I don't think the statement your mum made is quite right. I don't think you have to work first and then have children to buy property. However, if owning a house is v.important to you then it's something you should consider when deciding to have children.

We've done it the other way round, but then we're lucky to live in a comparatively cheap location whilst both earning wages that are above average for the area. All this talk about moving to somewhere where you can afford to buy is fine but ignores the fact that local salaries/job availability and local house prices go hand in hand. We've managed to buy but bought at the cheap end of the market, average householder income wouldn't get you a mortgage for even the cheapest properties.

Incidentally some of the properties listed as cheap earlier in the thread are advertised as cash only/auction properties so unlikely to be suitable for anyone of limited means.

RebelFromTheWaistDown · 01/09/2011 08:35

Who cares about OWNING property?

I'd rather have kids of my own than property! Good luck to your cousin!

working9while5 · 01/09/2011 08:49

I wish we'd rented. We are set to inherit not one but two 4 bed homes in the south of Ireland where we can retire, there was no need for us to buy but we bought a 2-bed fixer upper in 2005 in an area that seemed superficially excellent to us as foreigners - two outstanding primary schools and an outstanding secondary school within 500 yards, close to a Park and ride, Waitrose/Sainsbury's/MS within 5 miles to the south and rolling hills and dales 5 miles to the North, local wildlife treks etc, bordering one of the wealthiest areas in our area. However, as foreigners, despite believing we had done our homework, we misunderstood the school catchment area system and we didn't spot that we are just outside the catchment lines for the 2 outstanding primaries and didn't realise that two of the houses within a half mile radius house drug-dealing gangsters. It just didn't have the development potential we hoped. Luckily we only took a mortgage of £90K of which we have paid off between 15 and 20, and it has been a lovely place to live for the last few years despite the apparent downsides now. I just wish we didn't have to go to the effort of selling it at a loss, albeit a small one.

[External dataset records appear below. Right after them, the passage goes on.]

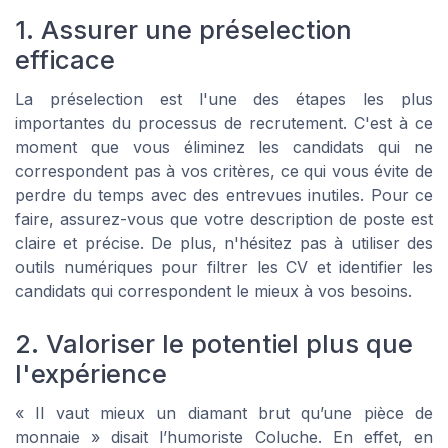
1. Assurer une préselection
efficace
La préselection est l'une des étapes les plus
importantes du processus de recrutement. C'est à ce
moment que vous éliminez les candidats qui ne
correspondent pas à vos critères, ce qui vous évite de
perdre du temps avec des entrevues inutiles. Pour ce
faire, assurez-vous que votre description de poste est
claire et précise. De plus, n'hésitez pas à utiliser des
outils numériques pour filtrer les CV et identifier les
candidats qui correspondent le mieux à vos besoins.
2. Valoriser le potentiel plus que
l'expérience
« Il vaut mieux un diamant brut qu’une pièce de
monnaie » disait l’humoriste Coluche. En effet, en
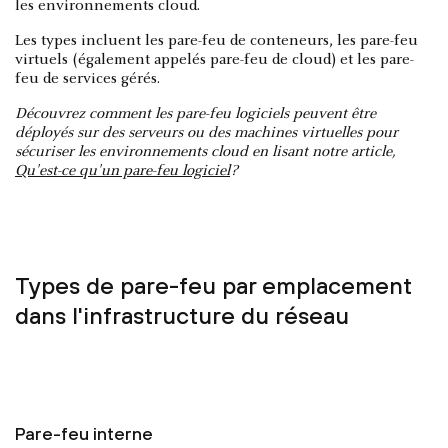
les environnements cloud.
Les types incluent les pare-feu de conteneurs, les pare-feu
virtuels (également appelés pare-feu de cloud) et les pare-
feu de services gérés.
Découvrez comment les pare-feu logiciels peuvent être
déployés sur des serveurs ou des machines virtuelles pour
sécuriser les environnements cloud en lisant notre article,
Qu'est-ce qu'un pare-feu logiciel
?
Types de pare-feu par emplacement
dans l'infrastructure du réseau
Pare-feu interne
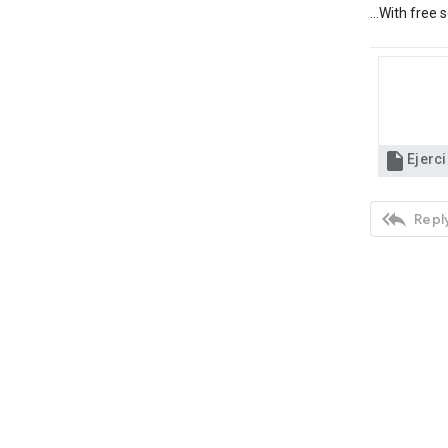
...With free

Ejerci

Reply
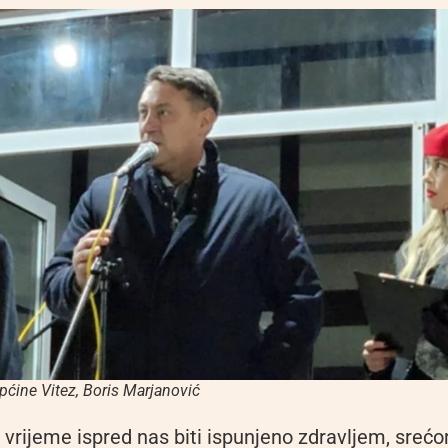
pćine Vitez, Boris Marjanović
 vrijeme ispred nas biti ispunjeno zdravljem, srećo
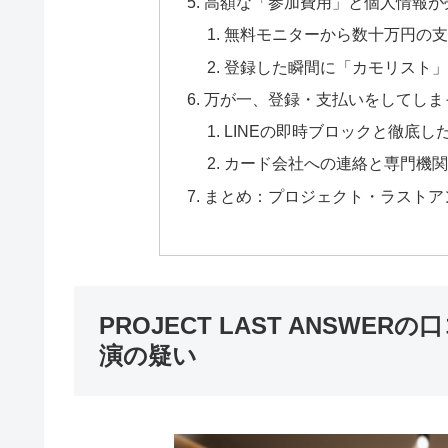
高額な「参加費用」と個人情報が
無料モニターから数十万円の支
登録した瞬間に「カモリスト」
万が一、登録・支払いをしてしま
LINEの即時ブロックと徹底し
カード会社への連絡と専門機関
まとめ：プロジェクト・ラストア
PROJECT LAST ANSW
演の疑い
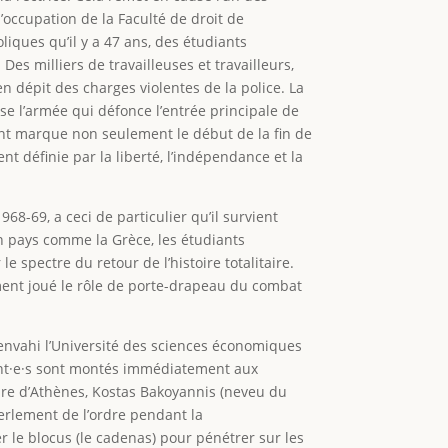
l’occupation de la Faculté de droit de
iques qu’il y a 47 ans, des étudiants
s milliers de travailleuses et travailleurs,
en dépit des charges violentes de la police. La
e l’armée qui défonce l’entrée principale de
ent marque non seulement le début de la fin de
nt définie par la liberté, l’indépendance et la
8-69, a ceci de particulier qu’il survient
n pays comme la Grèce, les étudiants
 spectre du retour de l’histoire totalitaire.
ment joué le rôle de porte-drapeau du combat
 envahi l’Université des sciences économiques
iant·e·s sont montés immédiatement aux
maire d’Athènes, Kostas Bakoyannis (neveu du
erlement de l’ordre pendant la
r le blocus (le cadenas) pour pénétrer sur les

TrillianAstra · 01/09/2011 09:30

Have you asked an AIBU question here?

Your mum makes sense: they had children young which meant that one partner's earning potential was lower so they had less opportunity to save for a deposit and would not be able to get as large a mortgage.

She's not exactly offering advice though, and "you made the wrong choices so live with it" is a rude and unhelpful thing to say.